With a straight six, 2 litre engine and acres of space front and rear, Triumph's big "family" car of the seventies was also one of the smoothest and most comfortable cars of the seventies.
Originally released in 1969 the Triumph 2000 MK.II combined this space and smoothness with an elegant body which still looks good today. Although mostly considered as a large family car it wasn't intended purely as such.
The original Triumph 2000 MK.I was launched at the same time as the Rover P6 and between them they revolutionised the executive car market. Instead of being massive, rather staid and somewhat sluggish the executive car was redefined as a sleek, handsome saloon offering the comfort and refinement that "executives" were used to combined with power and modern dynamics.

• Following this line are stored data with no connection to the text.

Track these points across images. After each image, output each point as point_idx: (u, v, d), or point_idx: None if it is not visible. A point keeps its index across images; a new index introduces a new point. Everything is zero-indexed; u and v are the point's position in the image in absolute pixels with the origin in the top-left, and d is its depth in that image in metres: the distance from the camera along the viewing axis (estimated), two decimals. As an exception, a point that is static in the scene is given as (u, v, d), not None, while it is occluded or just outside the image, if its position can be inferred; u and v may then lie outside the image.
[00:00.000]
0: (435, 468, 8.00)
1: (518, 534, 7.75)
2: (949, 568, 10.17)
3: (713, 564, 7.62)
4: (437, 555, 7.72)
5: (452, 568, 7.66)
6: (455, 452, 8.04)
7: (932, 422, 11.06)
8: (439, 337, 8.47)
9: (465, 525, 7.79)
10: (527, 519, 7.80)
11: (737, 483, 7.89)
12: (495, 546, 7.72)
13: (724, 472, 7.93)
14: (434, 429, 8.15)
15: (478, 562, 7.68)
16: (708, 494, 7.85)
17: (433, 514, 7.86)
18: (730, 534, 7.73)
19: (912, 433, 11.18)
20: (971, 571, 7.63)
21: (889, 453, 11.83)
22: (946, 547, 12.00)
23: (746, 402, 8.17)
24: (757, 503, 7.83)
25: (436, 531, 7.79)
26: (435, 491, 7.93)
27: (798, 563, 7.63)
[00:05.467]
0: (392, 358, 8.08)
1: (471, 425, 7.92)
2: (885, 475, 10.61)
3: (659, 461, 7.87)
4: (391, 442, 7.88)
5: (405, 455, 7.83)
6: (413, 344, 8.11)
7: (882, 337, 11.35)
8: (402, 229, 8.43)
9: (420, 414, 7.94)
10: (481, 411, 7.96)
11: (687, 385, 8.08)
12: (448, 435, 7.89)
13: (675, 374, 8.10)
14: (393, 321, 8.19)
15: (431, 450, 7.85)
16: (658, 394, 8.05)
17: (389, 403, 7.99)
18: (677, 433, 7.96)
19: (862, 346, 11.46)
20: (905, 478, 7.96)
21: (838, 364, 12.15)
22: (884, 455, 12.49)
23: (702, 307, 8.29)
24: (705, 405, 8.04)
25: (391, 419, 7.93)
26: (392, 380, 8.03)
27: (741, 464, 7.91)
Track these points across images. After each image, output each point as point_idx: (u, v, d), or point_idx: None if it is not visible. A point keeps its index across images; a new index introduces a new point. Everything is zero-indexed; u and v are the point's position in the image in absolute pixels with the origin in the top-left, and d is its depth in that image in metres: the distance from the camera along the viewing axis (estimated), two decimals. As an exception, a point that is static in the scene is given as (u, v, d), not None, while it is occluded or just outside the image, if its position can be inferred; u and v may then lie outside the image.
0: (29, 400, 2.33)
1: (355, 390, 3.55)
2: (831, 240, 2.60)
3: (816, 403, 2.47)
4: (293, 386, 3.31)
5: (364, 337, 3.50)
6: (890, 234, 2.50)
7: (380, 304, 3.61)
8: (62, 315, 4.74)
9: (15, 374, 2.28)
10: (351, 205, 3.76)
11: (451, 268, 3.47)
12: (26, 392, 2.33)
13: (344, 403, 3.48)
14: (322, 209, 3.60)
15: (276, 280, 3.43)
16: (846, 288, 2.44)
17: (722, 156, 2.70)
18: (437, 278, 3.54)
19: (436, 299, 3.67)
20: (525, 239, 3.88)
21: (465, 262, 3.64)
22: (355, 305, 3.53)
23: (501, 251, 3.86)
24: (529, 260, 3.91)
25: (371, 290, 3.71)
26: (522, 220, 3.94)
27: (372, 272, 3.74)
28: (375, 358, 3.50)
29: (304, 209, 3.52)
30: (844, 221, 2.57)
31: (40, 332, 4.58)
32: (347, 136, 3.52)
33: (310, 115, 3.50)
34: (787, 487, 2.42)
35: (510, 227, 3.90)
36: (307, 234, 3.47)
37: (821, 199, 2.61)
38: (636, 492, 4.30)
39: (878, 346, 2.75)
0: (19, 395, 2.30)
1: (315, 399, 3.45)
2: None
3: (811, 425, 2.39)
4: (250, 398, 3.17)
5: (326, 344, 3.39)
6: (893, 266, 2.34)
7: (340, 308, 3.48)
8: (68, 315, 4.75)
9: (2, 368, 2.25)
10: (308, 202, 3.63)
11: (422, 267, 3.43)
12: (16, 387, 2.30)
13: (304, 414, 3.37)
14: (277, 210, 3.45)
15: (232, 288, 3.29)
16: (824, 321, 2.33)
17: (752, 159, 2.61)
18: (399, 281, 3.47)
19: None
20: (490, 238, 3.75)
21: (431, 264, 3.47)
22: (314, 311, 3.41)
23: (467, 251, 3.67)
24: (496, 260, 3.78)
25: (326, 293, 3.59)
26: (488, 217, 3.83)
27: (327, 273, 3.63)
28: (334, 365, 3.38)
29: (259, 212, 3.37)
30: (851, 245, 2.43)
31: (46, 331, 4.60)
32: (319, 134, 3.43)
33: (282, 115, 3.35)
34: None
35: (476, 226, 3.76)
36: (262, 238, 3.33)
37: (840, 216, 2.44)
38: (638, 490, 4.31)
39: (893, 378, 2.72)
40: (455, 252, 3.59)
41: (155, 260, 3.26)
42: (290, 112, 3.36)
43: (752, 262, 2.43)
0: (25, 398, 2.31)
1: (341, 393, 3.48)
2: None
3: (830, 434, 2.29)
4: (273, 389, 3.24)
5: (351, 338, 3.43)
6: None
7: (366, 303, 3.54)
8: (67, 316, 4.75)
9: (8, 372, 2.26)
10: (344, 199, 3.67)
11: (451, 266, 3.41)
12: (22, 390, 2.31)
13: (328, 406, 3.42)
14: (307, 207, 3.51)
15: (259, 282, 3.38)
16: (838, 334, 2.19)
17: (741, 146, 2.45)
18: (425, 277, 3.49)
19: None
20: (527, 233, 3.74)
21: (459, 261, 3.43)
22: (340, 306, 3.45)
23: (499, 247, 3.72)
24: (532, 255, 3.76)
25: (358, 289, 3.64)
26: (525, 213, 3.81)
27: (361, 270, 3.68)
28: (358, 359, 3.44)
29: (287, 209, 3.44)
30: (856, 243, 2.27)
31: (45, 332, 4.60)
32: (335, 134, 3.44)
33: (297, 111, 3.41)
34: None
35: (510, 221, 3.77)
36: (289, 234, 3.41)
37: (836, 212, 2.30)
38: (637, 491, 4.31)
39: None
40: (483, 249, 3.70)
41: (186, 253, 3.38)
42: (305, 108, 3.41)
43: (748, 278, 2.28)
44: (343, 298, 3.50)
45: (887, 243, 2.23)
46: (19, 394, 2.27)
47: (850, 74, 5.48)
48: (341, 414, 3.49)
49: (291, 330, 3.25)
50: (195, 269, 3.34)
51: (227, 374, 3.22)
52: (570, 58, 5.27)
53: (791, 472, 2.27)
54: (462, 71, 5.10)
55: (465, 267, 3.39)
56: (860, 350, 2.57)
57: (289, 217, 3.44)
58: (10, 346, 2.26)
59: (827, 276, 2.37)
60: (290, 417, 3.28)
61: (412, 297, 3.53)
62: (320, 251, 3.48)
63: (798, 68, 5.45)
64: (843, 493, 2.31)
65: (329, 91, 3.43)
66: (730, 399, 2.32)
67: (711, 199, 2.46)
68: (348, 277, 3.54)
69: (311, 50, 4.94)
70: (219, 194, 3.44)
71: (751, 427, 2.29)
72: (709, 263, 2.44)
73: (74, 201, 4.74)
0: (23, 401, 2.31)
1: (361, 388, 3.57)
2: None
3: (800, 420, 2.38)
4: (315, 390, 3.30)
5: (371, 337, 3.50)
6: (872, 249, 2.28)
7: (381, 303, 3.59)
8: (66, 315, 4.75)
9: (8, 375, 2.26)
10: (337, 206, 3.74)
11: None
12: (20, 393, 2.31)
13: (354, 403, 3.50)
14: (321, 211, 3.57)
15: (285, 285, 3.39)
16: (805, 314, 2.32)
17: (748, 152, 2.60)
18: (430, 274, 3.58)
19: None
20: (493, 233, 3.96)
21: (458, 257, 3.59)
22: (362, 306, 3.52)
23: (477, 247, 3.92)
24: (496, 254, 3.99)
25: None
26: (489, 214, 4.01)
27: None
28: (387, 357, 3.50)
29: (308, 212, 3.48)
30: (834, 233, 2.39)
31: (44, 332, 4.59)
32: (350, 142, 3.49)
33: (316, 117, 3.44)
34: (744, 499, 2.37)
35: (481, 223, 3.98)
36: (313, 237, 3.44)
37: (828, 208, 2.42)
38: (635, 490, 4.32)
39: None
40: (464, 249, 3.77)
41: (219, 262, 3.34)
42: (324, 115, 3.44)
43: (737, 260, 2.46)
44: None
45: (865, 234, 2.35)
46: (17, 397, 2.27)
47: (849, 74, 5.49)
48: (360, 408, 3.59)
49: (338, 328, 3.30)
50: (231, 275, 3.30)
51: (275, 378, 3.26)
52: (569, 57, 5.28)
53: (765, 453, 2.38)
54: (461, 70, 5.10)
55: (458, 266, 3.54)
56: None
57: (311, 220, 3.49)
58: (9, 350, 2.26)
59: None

Triumph's redesign gave the 2000 Mk.II the front end treatment which would become familiar on the iconic Stag a year or so later with the rear taking on the Triumph "family" look, but despite this the Triumph 2000 struggled to maintain sales in an ever competitive market. By the time the Mk.II was launched virtually every manufacturer was offering similar types with increasing success and in 1977 Triumph stopped producing the Mk.II.
I never drove a Triumph 2000 but it does remain prominent in my memory thanks to one of my school friends. His mother drove a 2000 Mk.II - actually, his dad's company car - and I had a massive crush on his mum at the time (trust me, she was gorgeous) as my teenage hormones raged. She would drive us (and a couple of others) to and from rugby training in the car and it was one of the highlights of my week - especially when I got to ride in the front passenger seat.
As it turned out, his younger sister had almost as big a crush on me as I did on his mum and I ended up going out with her for a few months when I was 15 - in the innocent way we used to back then (no nookie, just a bit of snogging) - and got to ride in the big Triumph some more as her mum ferried us to various parties.
The Triumph 2000 was a great car for its time with space and elegance. Unfortunately, elegance was not particularly sought after in the late seventies and the big Triumph could not compete with ever bigger and flashier rivals - but the sight of one can still bring a big smile to my face and the memory of my first crush to the front of my mind.